Un delicatissimo passo a due fra madre e figlia che in scena interpretano il loro rapporto di parentela con una danza fortemente comunicativa, elegante, morbida. Sono tipici delle danze tradizionali cinesi i passi di molte scene dello spettacolo: elemento che, insieme ad altre scelte registiche, ha reso difficoltoso entrare in contatto con lo spettacolo a causa dell’immensa distanza culturale tra pubblico e performer.  Estremamente leggibili, invece, la passione delle due danzatrici, il coinvolgimento emotivo presente fra loro, tangibile ma mai esplicito, la bellezza dei loro corpi, la forza espressiva della loro danza.

La Nona, Compagnia Zappalà Danza, Italia

Un’immensa mano di Fatima gialla, due americane disposte a croce, svariati candelabri a sette braccia, due pianoforti, vari cubi neri sparsi per il palcoscenico: così inizia il fastoso spettacolo di Roberto Zappalà. I due formidabili pianisti, Luca Ballerini e Stefania Cafaro, suonano dal vivo la Sinfonia Numero 9 di L.V. Beethoven mentre i danzatori creano una composizione coreografica che dal singolo genera il gruppo, arrivando all’ensemble finale esplosivo, vitale, energico (ma interminabile!): uno spettacolo alla corte di Luigi XIV.

Protogonos, Dueditre, Italia

Il tema dello spettacolo risulta poco chiaro fin dal foglio di sala e in scena si risolve in una proiezione video in cui lampeggiano immagini di opere d’arte e film famosi. Coraggiose alcune scelte registiche delle tre giovani performer/coreografe, ad esempio quella di eseguire i primi quindici minuti al buio per poi proseguire con momenti di nudo integrale passando attraverso un nascono sotto un telo nero e una danza con delle spade laser. Un debutto un poco ambizioso, ma ci si può lavorare.

Lorca Sono Tutti, Fondazione Nazionale della Danza-Milanoltre, Italia

Dopo l’anteprima di aprile al Ponchielli di Cremona, ecco il debutto di Lorca Sono Tutti di Diego Tortelli, che si aggiudica il premio di migliore danza italiana del festival. Impeccabili i danzatori, supportati dalla musica originale di Francesco Sacco – fondatore del collettivo Cult of Magic –, suggestiva e profonda soprattutto nei due interventi di chitarra dal vivo. Notevoli anche la scenografia e la regia video: lo spettacolo sfiora la perfezione, manca solo il coraggio di eliminare quei momenti esteticamente sovrabbondanti a favore di una più intima elaborazione del tema.

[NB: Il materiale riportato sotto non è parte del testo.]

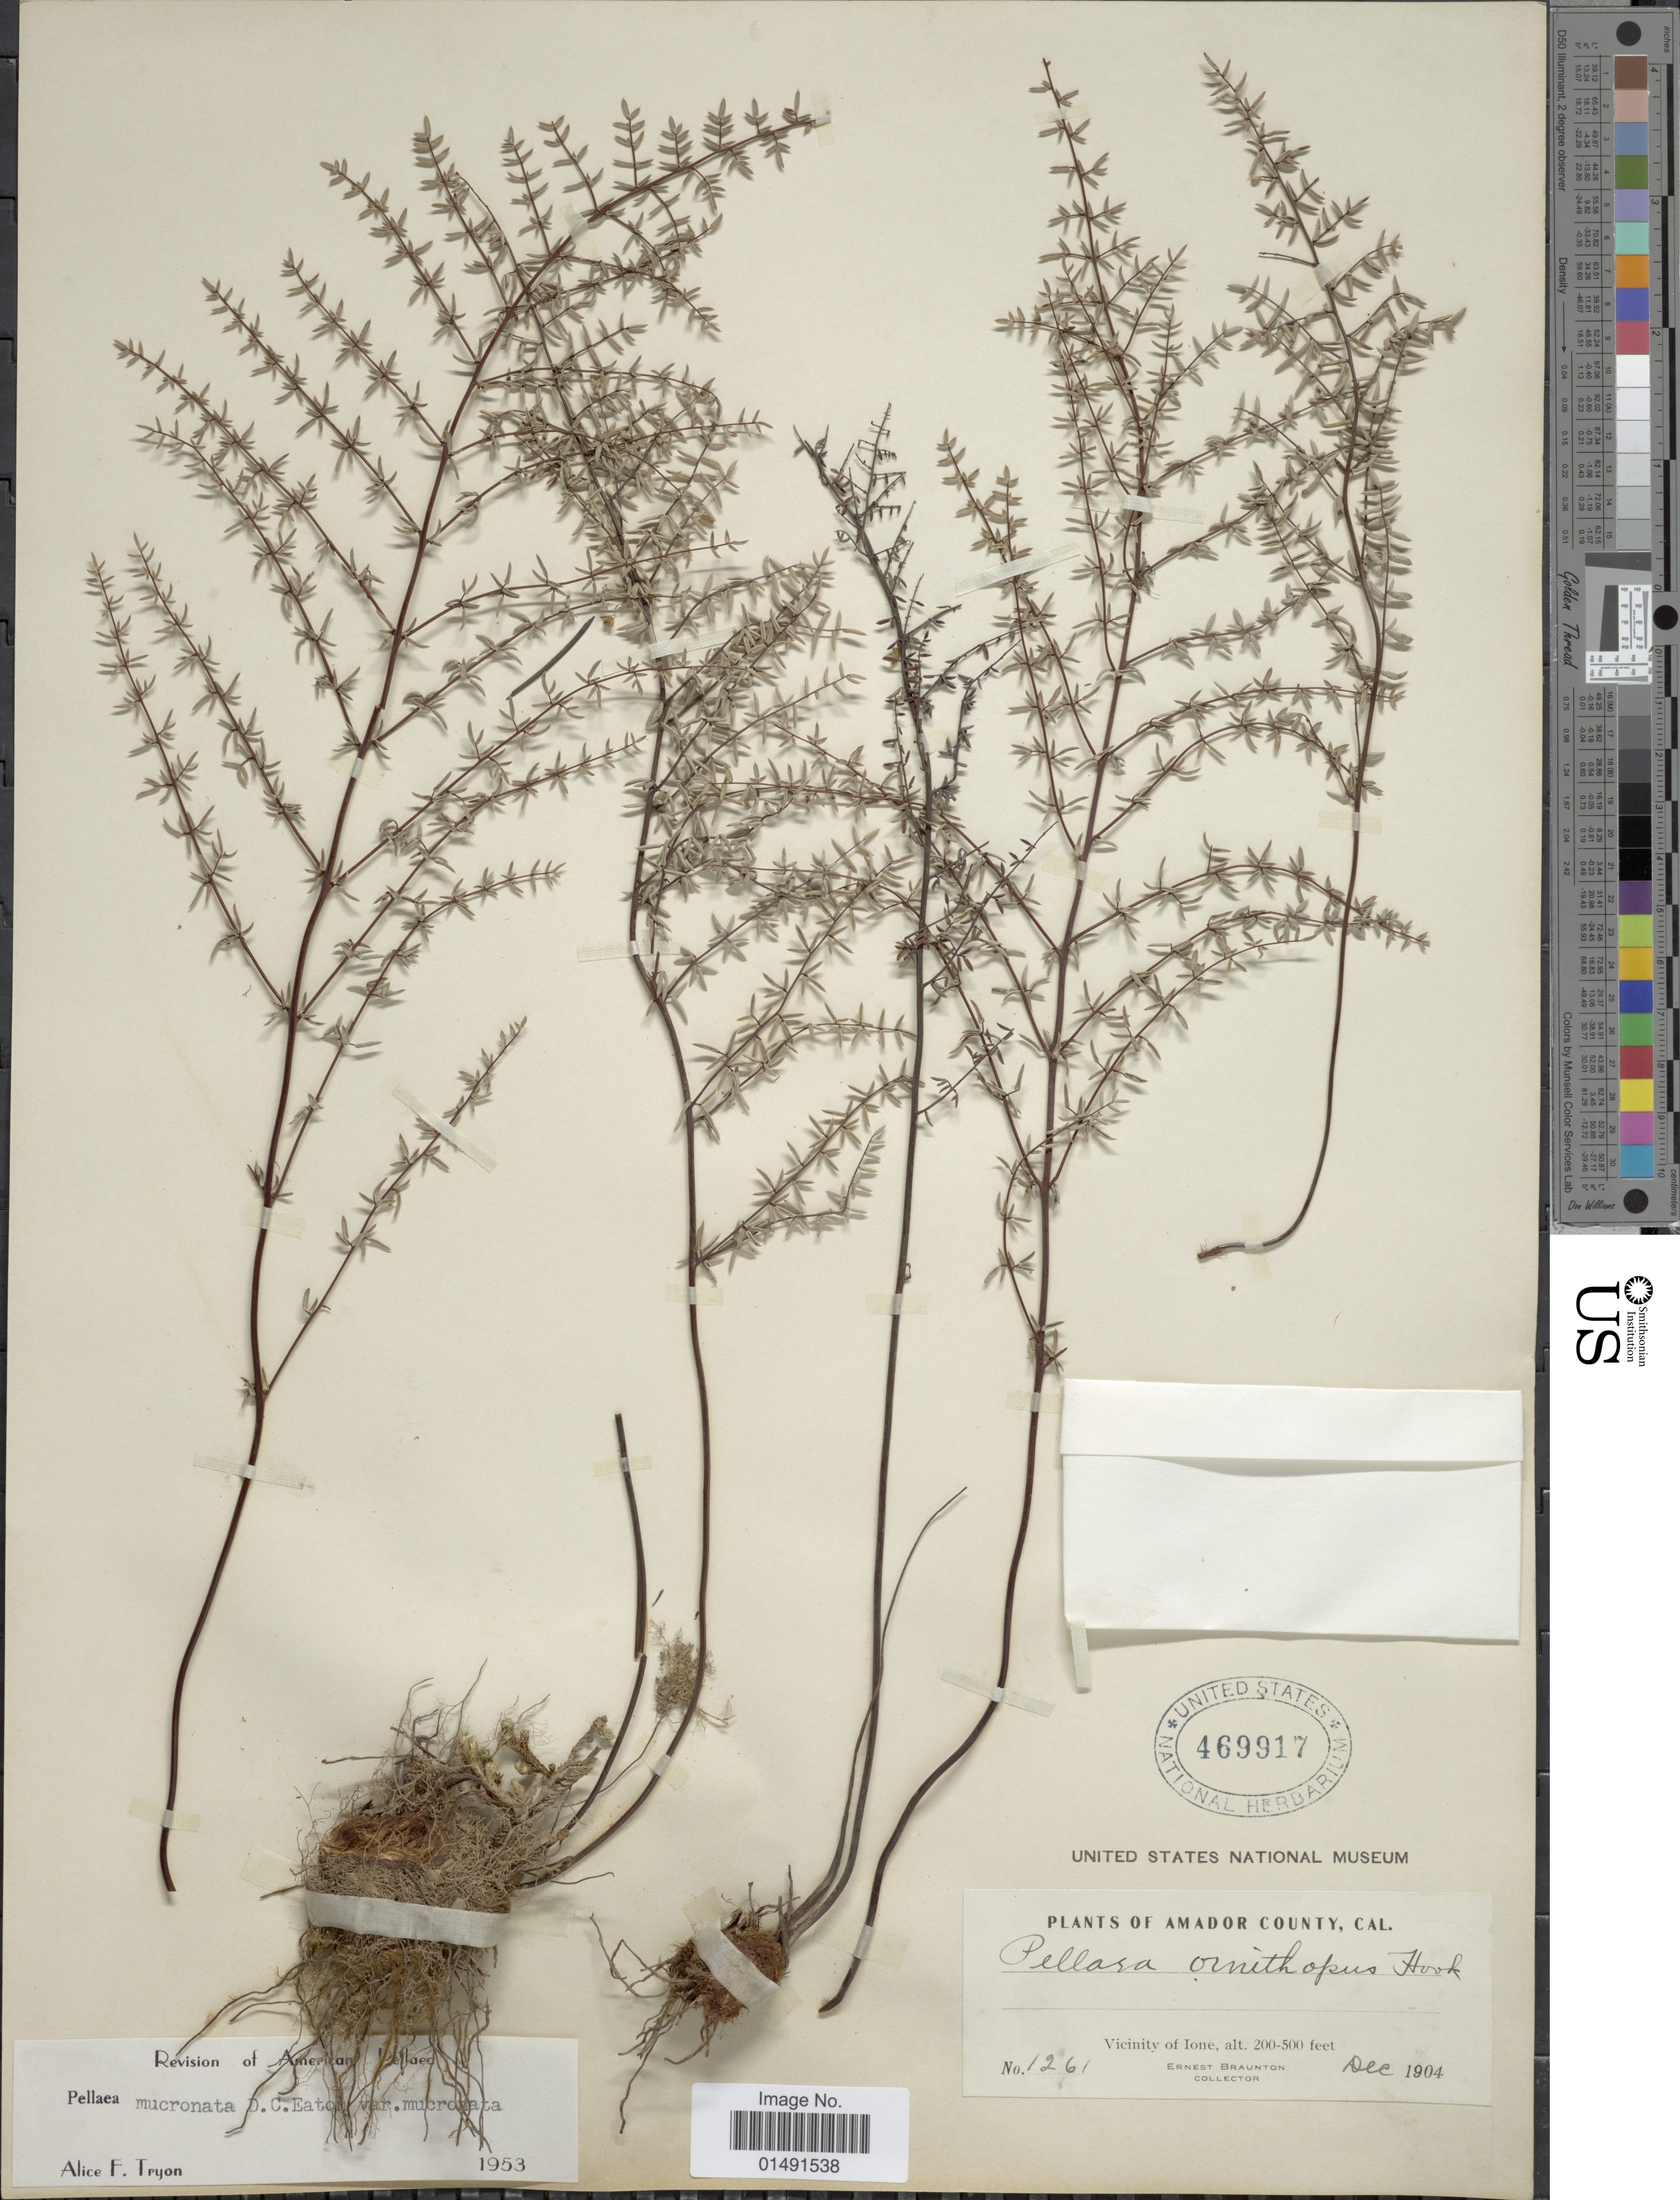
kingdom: Plantae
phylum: Tracheophyta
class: Polypodiopsida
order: Polypodiales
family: Pteridaceae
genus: Pellaea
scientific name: Pellaea mucronata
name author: (D.C. Eaton) D.C. Eaton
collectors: E. Braunton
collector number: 1261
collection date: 1904-12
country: United States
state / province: California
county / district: Amador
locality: Amador County, Vicinity of Ione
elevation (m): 61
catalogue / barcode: US 469917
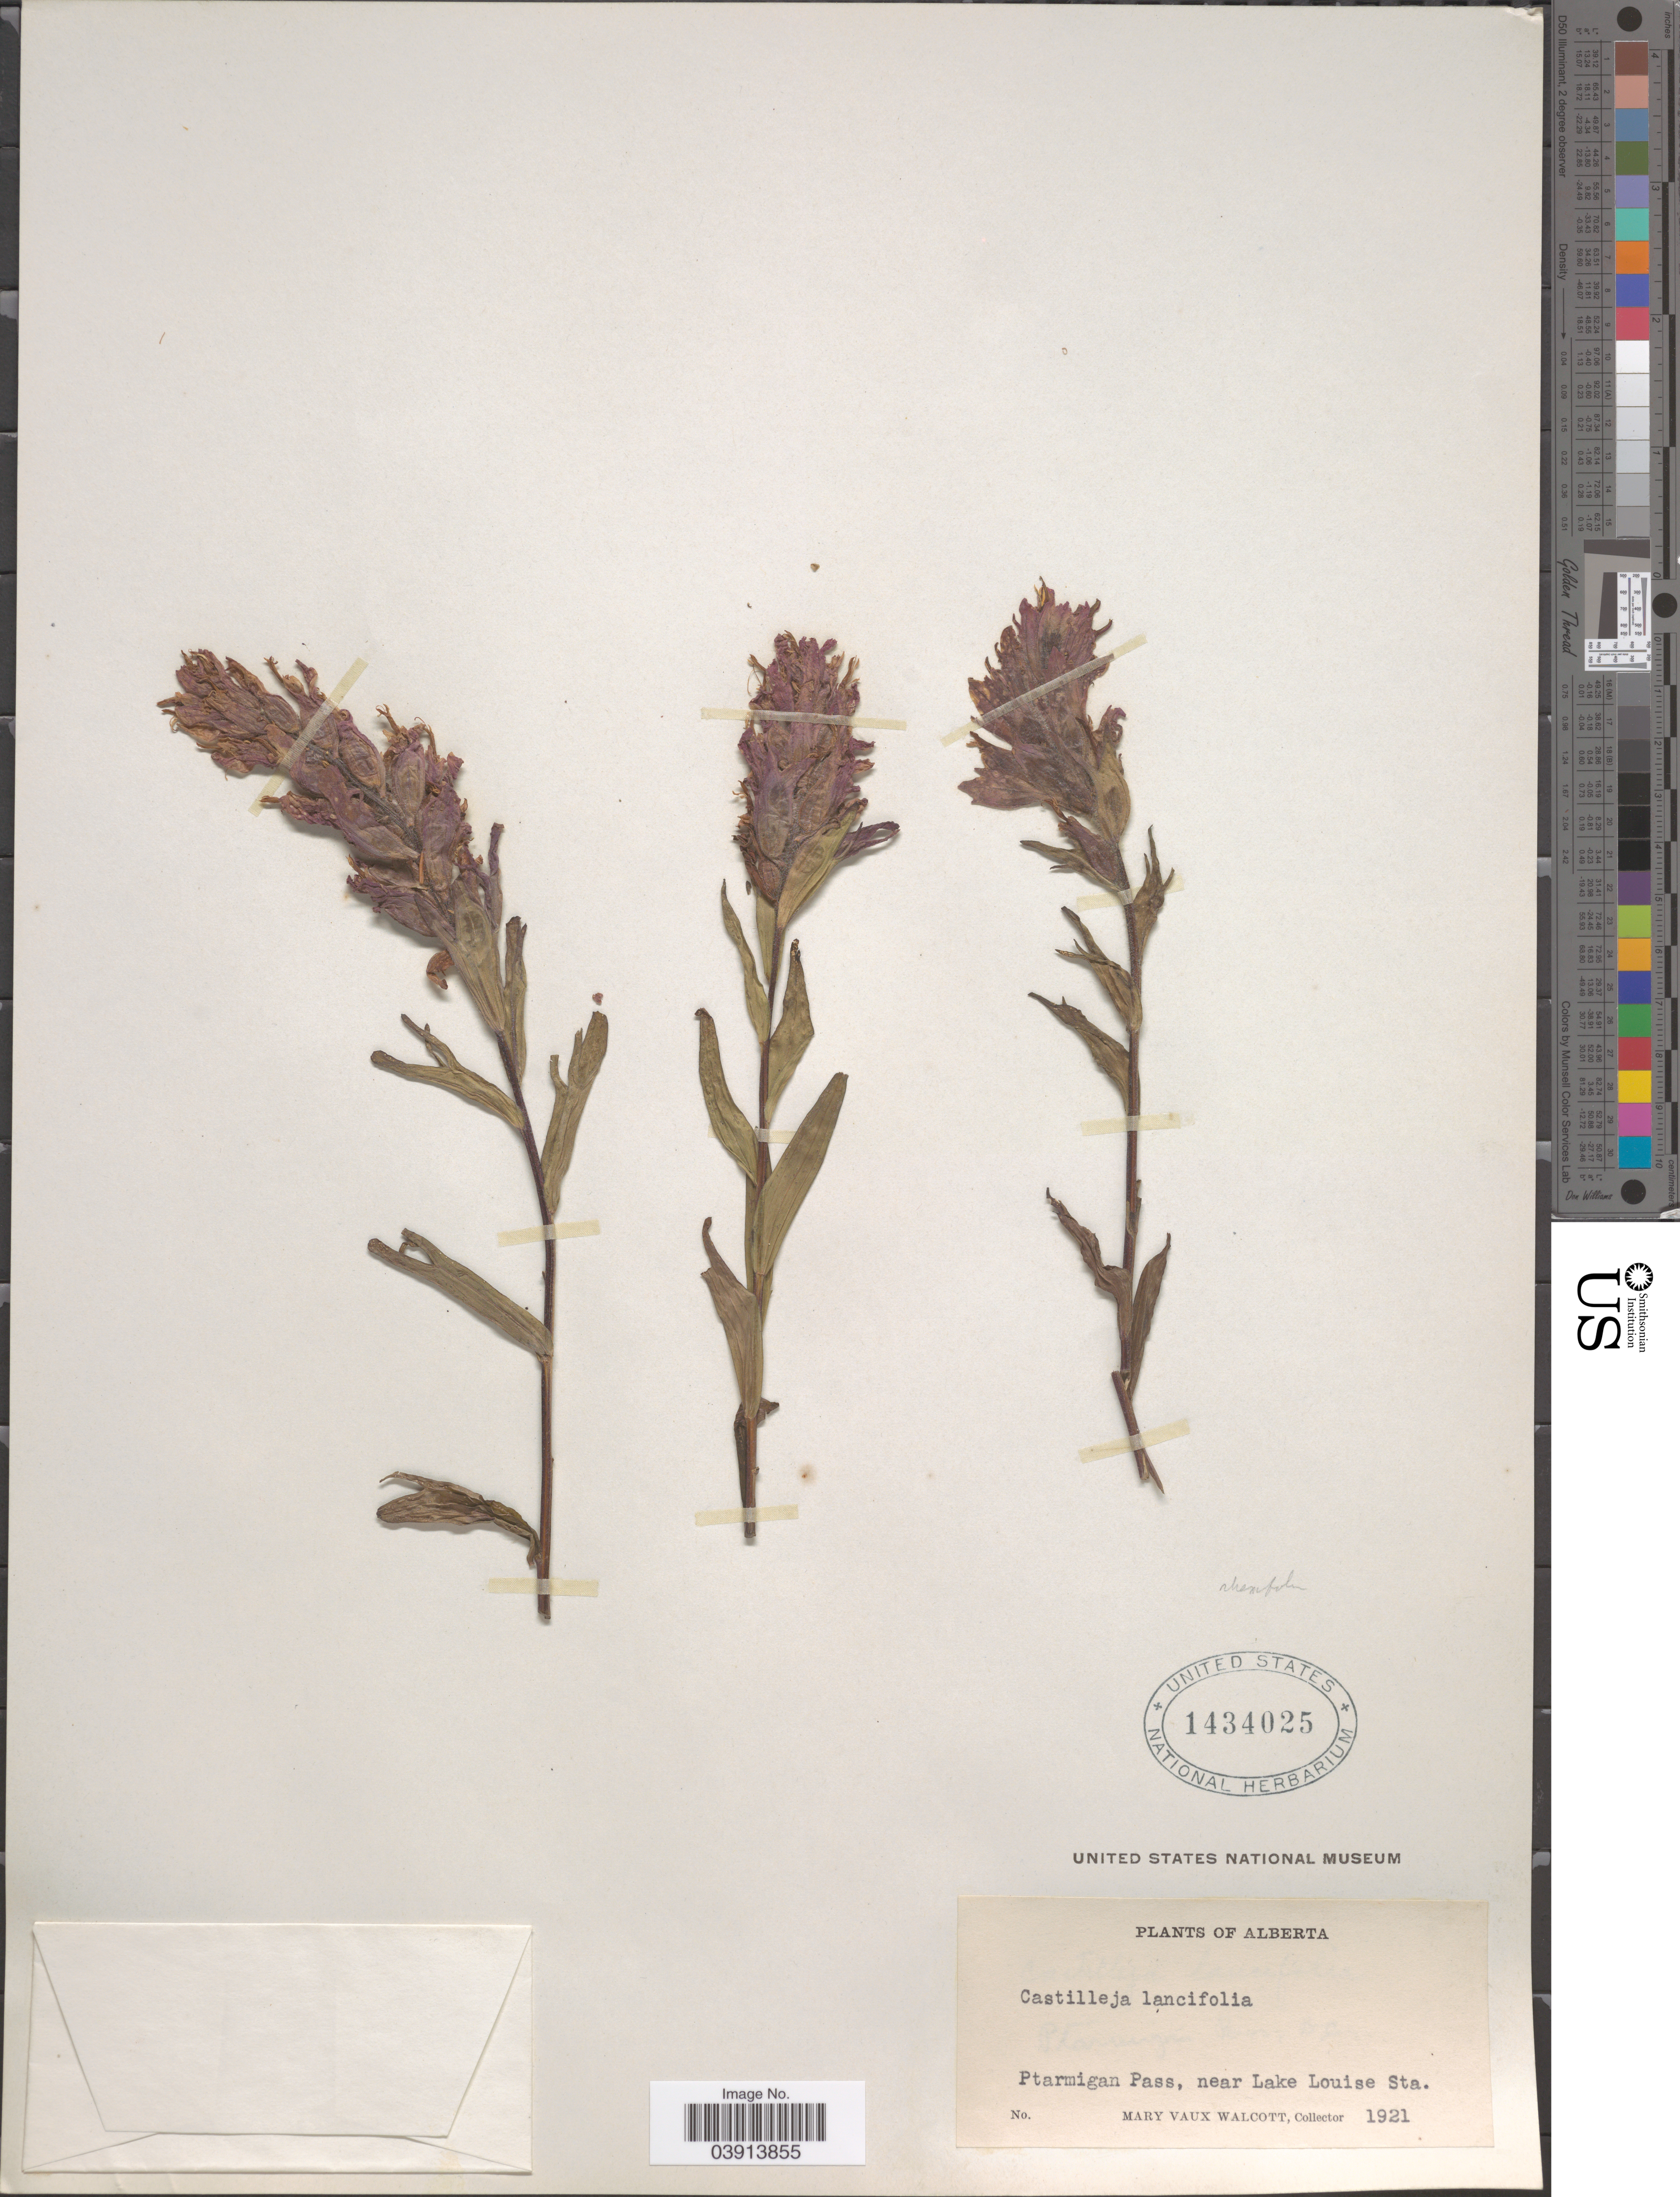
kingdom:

Duo Goldberg, Adriana Borriello, Italia

In scena coreografa e pianista: immagine interessante di due donne sulla cinquantina, entrambe molto affascinanti e biondo platino. Forte l’intesa fra loro, molto intima l’esecuzione di Bach, sia sul pianoforte deliziosamente suonato da Gilda Buttà che nella danza della Borriello: il clima in scena estremamente leggero aiuta a entrare in contatto con un racconto molto personale, fatto di passi di danza, note e sguardi, senza l’aiuto di scenografia, luci di scena o costumi. Luce bianca di servizio, palcoscenico nero, due corpi: “la verità della danza”.